Page-level text extractions
[Start of Attachment]

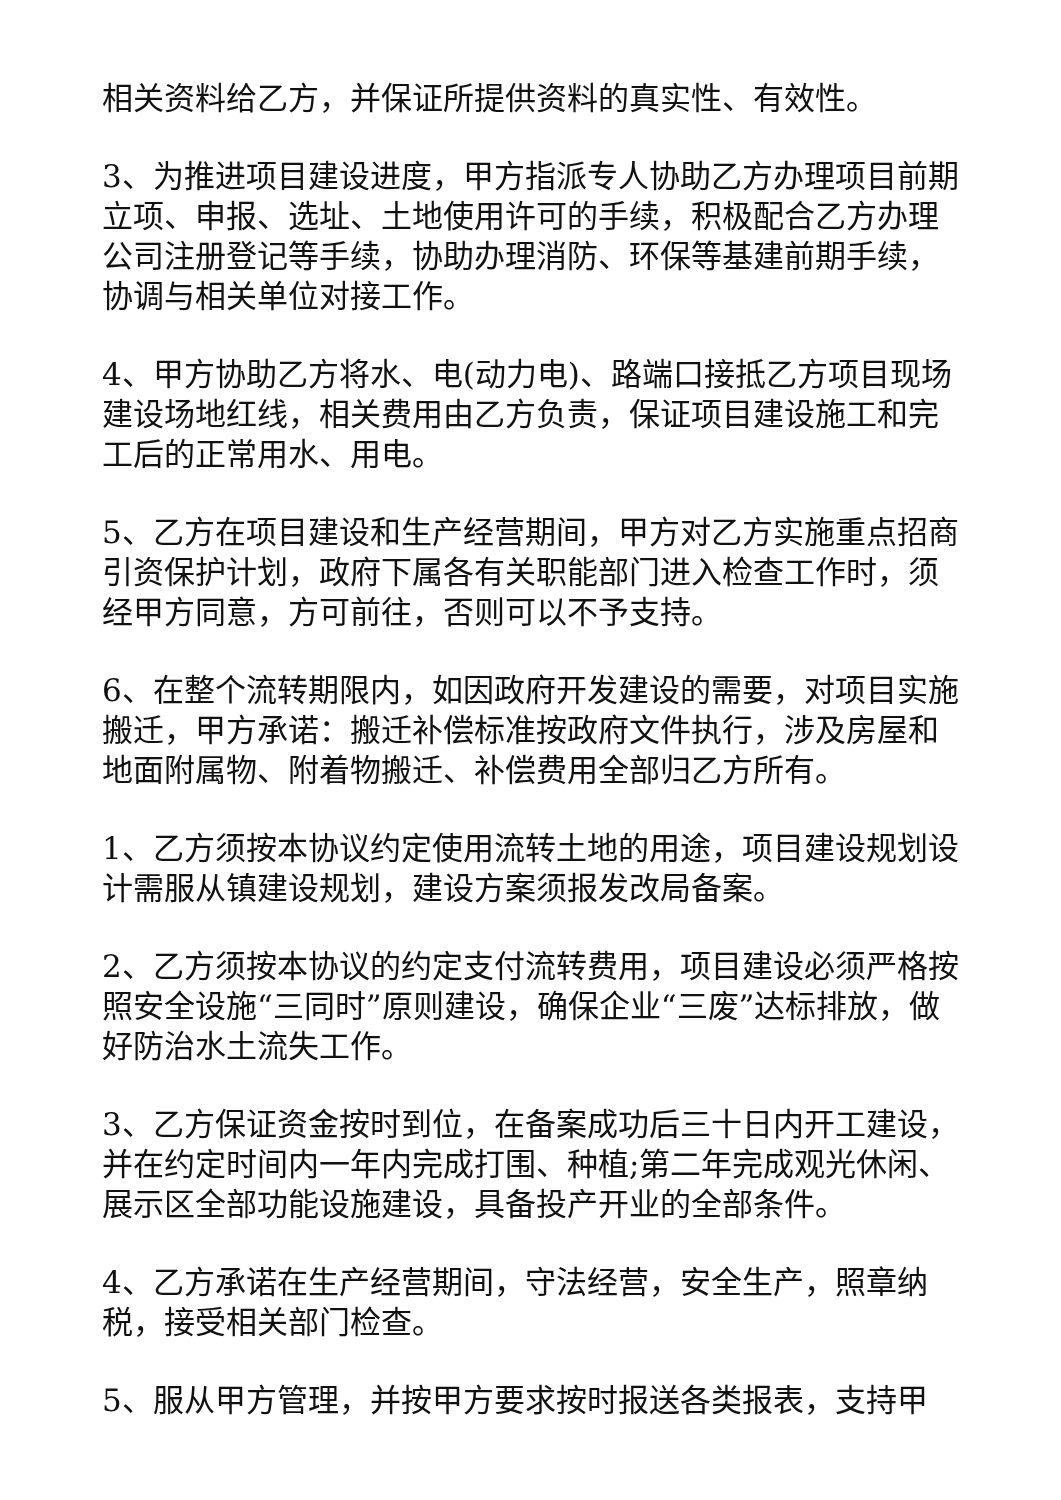相关资料给乙方，并保证所提供资料的真实性、有效性。
3、为推进项目建设进度，甲方指派专人协助乙方办理项目前期立项、申报、选址、土地使用许可的手续，积极配合乙方办理公司注册登记等手续，协助办理消防、环保等基建前期手续，协调与相关单位对接工作。
4、甲方协助乙方将水、电(动力电)、路端口接抵乙方项目现场建设场地红线，相关费用由乙方负责，保证项目建设施工和完工后的正常用水、用电。
5、乙方在项目建设和生产经营期间，甲方对乙方实施重点招商引资保护计划，政府下属各有关职能部门进入检查工作时，须经甲方同意，方可前往，否则可以不予支持。
6、在整个流转期限内，如因政府开发建设的需要，对项目实施搬迁，甲方承诺：搬迁补偿标准按政府文件执行，涉及房屋和地面附属物、附着物搬迁、补偿费用全部归乙方所有。
1、乙方须按本协议约定使用流转土地的用途，项目建设规划设计需服从镇建设规划，建设方案须报发改局备案。
2、乙方须按本协议的约定支付流转费用，项目建设必须严格按照安全设施“三同时”原则建设，确保企业“三废”达标排放，做好防治水土流失工作。
3、乙方保证资金按时到位，在备案成功后三十日内开工建设，并在约定时间内一年内完成打围、种植;第二年完成观光休闲、展示区全部功能设施建设，具备投产开业的全部条件。
4、乙方承诺在生产经营期间，守法经营，安全生产，照章纳税，接受相关部门检查。
5、服从甲方管理，并按甲方要求按时报送各类报表，支持甲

[End of Attachment]

None of the pictures belongs in the answer, but all the entries must be repeated exactly.

§ SOLUTION FOR THIS EXERCISE
相关资料给乙方，并保证所提供资料的真实性、有效性。
3、为推进项目建设进度，甲方指派专人协助乙方办理项目前期立项、申报、选址、土地使用许可的手续，积极配合乙方办理公司注册登记等手续，协助办理消防、环保等基建前期手续，协调与相关单位对接工作。
4、甲方协助乙方将水、电(动力电)、路端口接抵乙方项目现场建设场地红线，相关费用由乙方负责，保证项目建设施工和完工后的正常用水、用电。
5、乙方在项目建设和生产经营期间，甲方对乙方实施重点招商引资保护计划，政府下属各有关职能部门进入检查工作时，须经甲方同意，方可前往，否则可以不予支持。
6、在整个流转期限内，如因政府开发建设的需要，对项目实施搬迁，甲方承诺：搬迁补偿标准按政府文件执行，涉及房屋和地面附属物、附着物搬迁、补偿费用全部归乙方所有。
1、乙方须按本协议约定使用流转土地的用途，项目建设规划设计需服从镇建设规划，建设方案须报发改局备案。
2、乙方须按本协议的约定支付流转费用，项目建设必须严格按照安全设施“三同时”原则建设，确保企业“三废”达标排放，做好防治水土流失工作。
3、乙方保证资金按时到位，在备案成功后三十日内开工建设，并在约定时间内一年内完成打围、种植;第二年完成观光休闲、展示区全部功能设施建设，具备投产开业的全部条件。
4、乙方承诺在生产经营期间，守法经营，安全生产，照章纳税，接受相关部门检查。
5、服从甲方管理，并按甲方要求按时报送各类报表，支持甲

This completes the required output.